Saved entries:
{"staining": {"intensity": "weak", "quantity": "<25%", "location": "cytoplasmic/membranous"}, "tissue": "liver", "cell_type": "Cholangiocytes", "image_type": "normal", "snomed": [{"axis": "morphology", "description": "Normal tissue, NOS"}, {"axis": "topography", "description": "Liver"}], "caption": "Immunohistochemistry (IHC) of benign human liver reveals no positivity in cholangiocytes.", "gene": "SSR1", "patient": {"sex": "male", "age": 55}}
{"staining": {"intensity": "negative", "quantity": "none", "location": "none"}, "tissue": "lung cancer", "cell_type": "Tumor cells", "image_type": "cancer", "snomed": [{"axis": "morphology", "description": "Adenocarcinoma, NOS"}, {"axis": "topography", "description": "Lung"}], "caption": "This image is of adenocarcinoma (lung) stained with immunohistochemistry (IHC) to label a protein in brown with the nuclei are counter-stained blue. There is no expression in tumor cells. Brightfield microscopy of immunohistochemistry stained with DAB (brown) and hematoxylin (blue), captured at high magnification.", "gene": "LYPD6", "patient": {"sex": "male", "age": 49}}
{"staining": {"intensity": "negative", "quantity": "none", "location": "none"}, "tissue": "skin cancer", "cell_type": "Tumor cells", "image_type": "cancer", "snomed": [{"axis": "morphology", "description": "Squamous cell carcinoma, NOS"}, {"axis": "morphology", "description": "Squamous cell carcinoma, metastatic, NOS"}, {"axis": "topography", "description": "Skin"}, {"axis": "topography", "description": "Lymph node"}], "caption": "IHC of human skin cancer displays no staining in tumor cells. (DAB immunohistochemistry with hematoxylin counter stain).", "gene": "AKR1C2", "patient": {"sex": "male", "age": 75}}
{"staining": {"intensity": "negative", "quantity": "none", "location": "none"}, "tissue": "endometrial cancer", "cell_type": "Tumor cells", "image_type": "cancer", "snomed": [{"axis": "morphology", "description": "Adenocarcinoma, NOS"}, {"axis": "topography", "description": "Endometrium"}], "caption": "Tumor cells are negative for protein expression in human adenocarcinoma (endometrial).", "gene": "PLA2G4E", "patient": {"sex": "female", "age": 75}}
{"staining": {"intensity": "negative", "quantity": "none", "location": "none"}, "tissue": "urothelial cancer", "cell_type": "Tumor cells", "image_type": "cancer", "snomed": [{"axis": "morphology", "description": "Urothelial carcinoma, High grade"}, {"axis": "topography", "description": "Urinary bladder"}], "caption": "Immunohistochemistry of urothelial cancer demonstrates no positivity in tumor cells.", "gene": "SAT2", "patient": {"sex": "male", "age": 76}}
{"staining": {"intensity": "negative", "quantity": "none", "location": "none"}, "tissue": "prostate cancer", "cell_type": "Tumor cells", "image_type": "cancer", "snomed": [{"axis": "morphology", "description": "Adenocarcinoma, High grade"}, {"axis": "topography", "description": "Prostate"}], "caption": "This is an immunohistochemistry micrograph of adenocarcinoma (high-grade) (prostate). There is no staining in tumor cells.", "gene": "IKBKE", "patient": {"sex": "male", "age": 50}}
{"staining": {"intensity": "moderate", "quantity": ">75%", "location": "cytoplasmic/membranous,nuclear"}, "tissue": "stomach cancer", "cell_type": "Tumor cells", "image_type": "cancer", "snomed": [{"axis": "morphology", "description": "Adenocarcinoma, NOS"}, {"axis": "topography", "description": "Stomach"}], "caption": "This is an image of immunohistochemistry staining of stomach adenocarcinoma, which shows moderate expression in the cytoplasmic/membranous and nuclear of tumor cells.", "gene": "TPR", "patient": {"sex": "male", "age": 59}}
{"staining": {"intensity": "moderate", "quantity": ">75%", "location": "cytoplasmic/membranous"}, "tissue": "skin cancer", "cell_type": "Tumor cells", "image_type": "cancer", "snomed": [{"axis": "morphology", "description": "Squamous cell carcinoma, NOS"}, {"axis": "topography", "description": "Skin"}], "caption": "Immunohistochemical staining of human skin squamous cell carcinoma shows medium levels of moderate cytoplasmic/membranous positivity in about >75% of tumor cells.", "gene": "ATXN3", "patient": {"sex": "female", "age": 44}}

#### Task instructions:
Repeat all the lines above, keeping them exactly as they are.

#### Response to the task:
{"staining": {"intensity": "weak", "quantity": "<25%", "location": "cytoplasmic/membranous"}, "tissue": "liver", "cell_type": "Cholangiocytes", "image_type": "normal", "snomed": [{"axis": "morphology", "description": "Normal tissue, NOS"}, {"axis": "topography", "description": "Liver"}], "caption": "Immunohistochemistry (IHC) of benign human liver reveals no positivity in cholangiocytes.", "gene": "SSR1", "patient": {"sex": "male", "age": 55}}
{"staining": {"intensity": "negative", "quantity": "none", "location": "none"}, "tissue": "lung cancer", "cell_type": "Tumor cells", "image_type": "cancer", "snomed": [{"axis": "morphology", "description": "Adenocarcinoma, NOS"}, {"axis": "topography", "description": "Lung"}], "caption": "This image is of adenocarcinoma (lung) stained with immunohistochemistry (IHC) to label a protein in brown with the nuclei are counter-stained blue. There is no expression in tumor cells. Brightfield microscopy of immunohistochemistry stained with DAB (brown) and hematoxylin (blue), captured at high magnification.", "gene": "LYPD6", "patient": {"sex": "male", "age": 49}}
{"staining": {"intensity": "negative", "quantity": "none", "location": "none"}, "tissue": "skin cancer", "cell_type": "Tumor cells", "image_type": "cancer", "snomed": [{"axis": "morphology", "description": "Squamous cell carcinoma, NOS"}, {"axis": "morphology", "description": "Squamous cell carcinoma, metastatic, NOS"}, {"axis": "topography", "description": "Skin"}, {"axis": "topography", "description": "Lymph node"}], "caption": "IHC of human skin cancer displays no staining in tumor cells. (DAB immunohistochemistry with hematoxylin counter stain).", "gene": "AKR1C2", "patient": {"sex": "male", "age": 75}}
{"staining": {"intensity": "negative", "quantity": "none", "location": "none"}, "tissue": "endometrial cancer", "cell_type": "Tumor cells", "image_type": "cancer", "snomed": [{"axis": "morphology", "description": "Adenocarcinoma, NOS"}, {"axis": "topography", "description": "Endometrium"}], "caption": "Tumor cells are negative for protein expression in human adenocarcinoma (endometrial).", "gene": "PLA2G4E", "patient": {"sex": "female", "age": 75}}
{"staining": {"intensity": "negative", "quantity": "none", "location": "none"}, "tissue": "urothelial cancer", "cell_type": "Tumor cells", "image_type": "cancer", "snomed": [{"axis": "morphology", "description": "Urothelial carcinoma, High grade"}, {"axis": "topography", "description": "Urinary bladder"}], "caption": "Immunohistochemistry of urothelial cancer demonstrates no positivity in tumor cells.", "gene": "SAT2", "patient": {"sex": "male", "age": 76}}
{"staining": {"intensity": "negative", "quantity": "none", "location": "none"}, "tissue": "prostate cancer", "cell_type": "Tumor cells", "image_type": "cancer", "snomed": [{"axis": "morphology", "description": "Adenocarcinoma, High grade"}, {"axis": "topography", "description": "Prostate"}], "caption": "This is an immunohistochemistry micrograph of adenocarcinoma (high-grade) (prostate). There is no staining in tumor cells.", "gene": "IKBKE", "patient": {"sex": "male", "age": 50}}
{"staining": {"intensity": "moderate", "quantity": ">75%", "location": "cytoplasmic/membranous,nuclear"}, "tissue": "stomach cancer", "cell_type": "Tumor cells", "image_type": "cancer", "snomed": [{"axis": "morphology", "description": "Adenocarcinoma, NOS"}, {"axis": "topography", "description": "Stomach"}], "caption": "This is an image of immunohistochemistry staining of stomach adenocarcinoma, which shows moderate expression in the cytoplasmic/membranous and nuclear of tumor cells.", "gene": "TPR", "patient": {"sex": "male", "age": 59}}
{"staining": {"intensity": "moderate", "quantity": ">75%", "location": "cytoplasmic/membranous"}, "tissue": "skin cancer", "cell_type": "Tumor cells", "image_type": "cancer", "snomed": [{"axis": "morphology", "description": "Squamous cell carcinoma, NOS"}, {"axis": "topography", "description": "Skin"}], "caption": "Immunohistochemical staining of human skin squamous cell carcinoma shows medium levels of moderate cytoplasmic/membranous positivity in about >75% of tumor cells.", "gene": "ATXN3", "patient": {"sex": "female", "age": 44}}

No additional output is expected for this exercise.